__Activity__: Once the pictures are set aside, copy the data below exactly as it stands.

__Recorded information__:
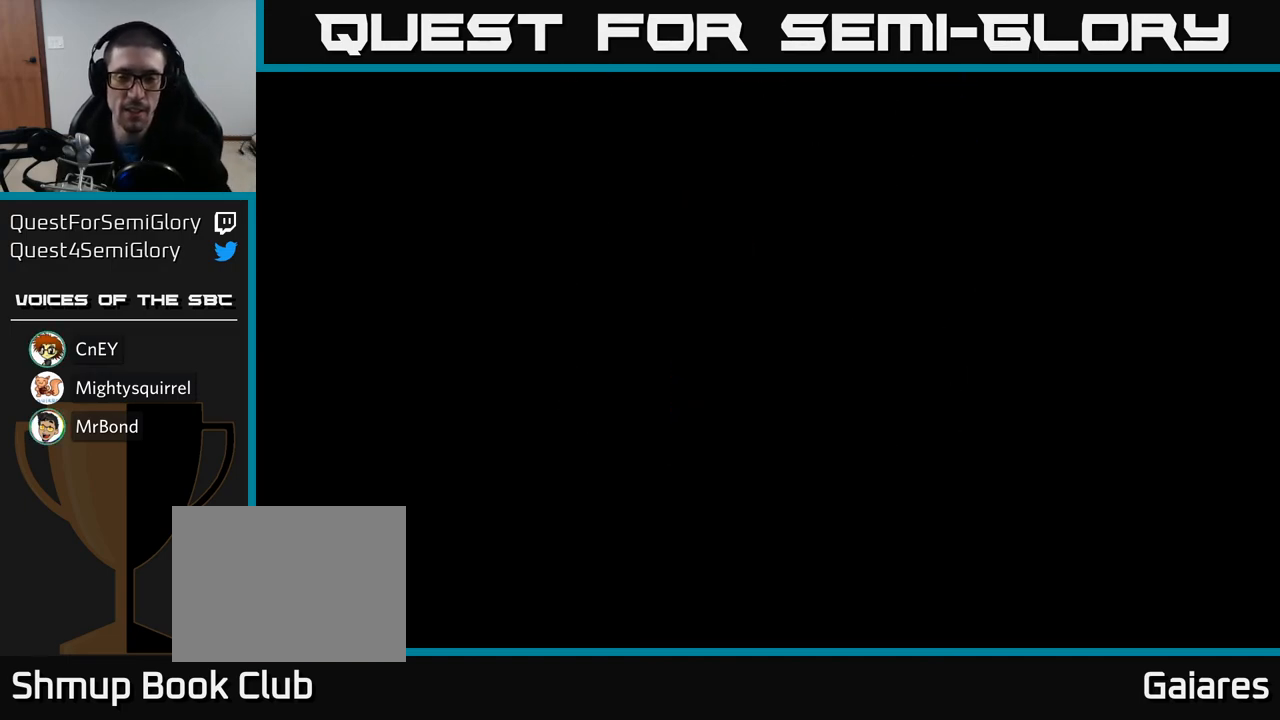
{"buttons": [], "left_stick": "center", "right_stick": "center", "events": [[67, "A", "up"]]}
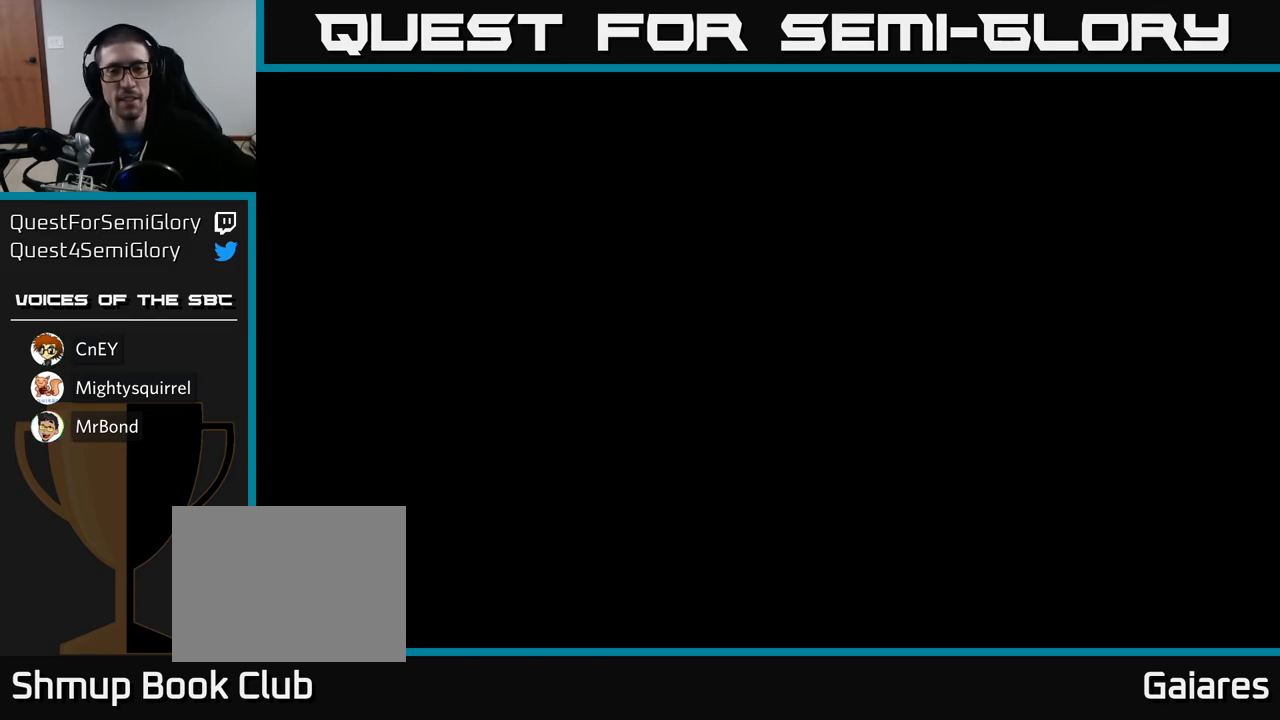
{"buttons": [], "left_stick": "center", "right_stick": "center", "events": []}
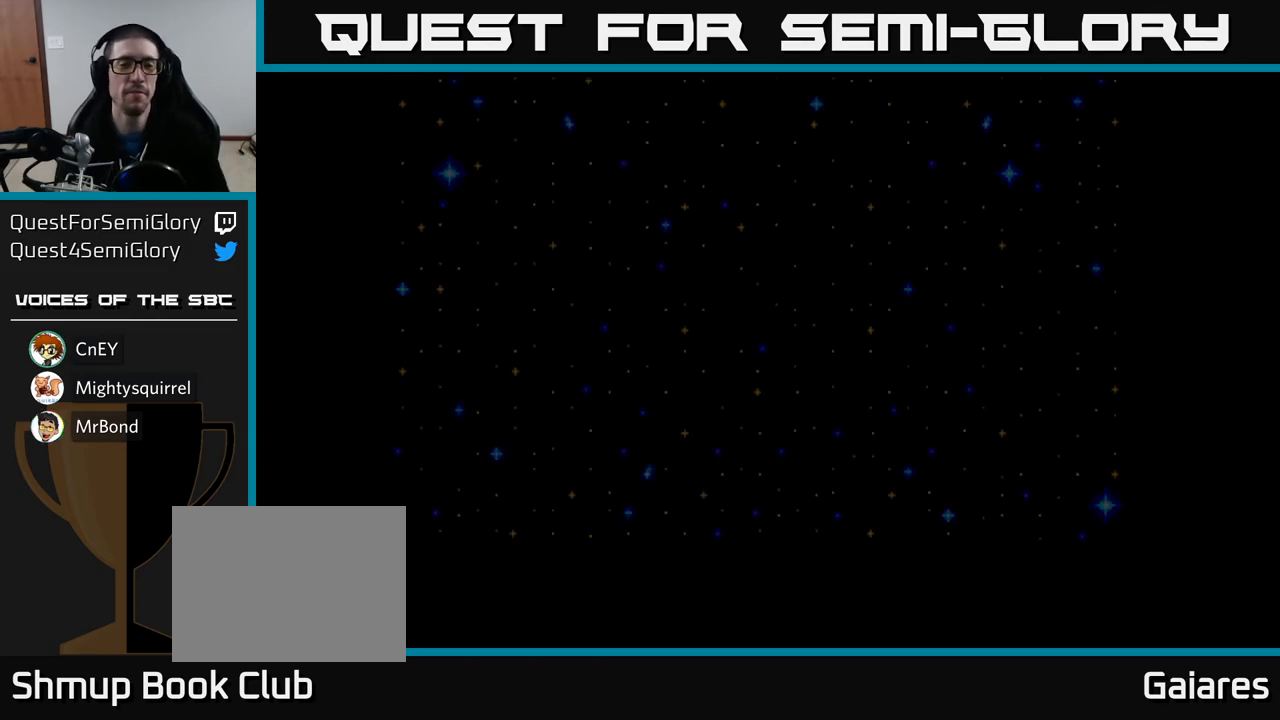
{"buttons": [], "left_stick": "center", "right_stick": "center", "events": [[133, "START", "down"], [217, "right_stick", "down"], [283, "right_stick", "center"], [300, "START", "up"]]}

__Reply to the task__:
{"buttons": [], "left_stick": "center", "right_stick": "center", "events": [[67, "A", "up"]]}
{"buttons": [], "left_stick": "center", "right_stick": "center", "events": []}
{"buttons": [], "left_stick": "center", "right_stick": "center", "events": [[133, "START", "down"], [217, "right_stick", "down"], [283, "right_stick", "center"], [300, "START", "up"]]}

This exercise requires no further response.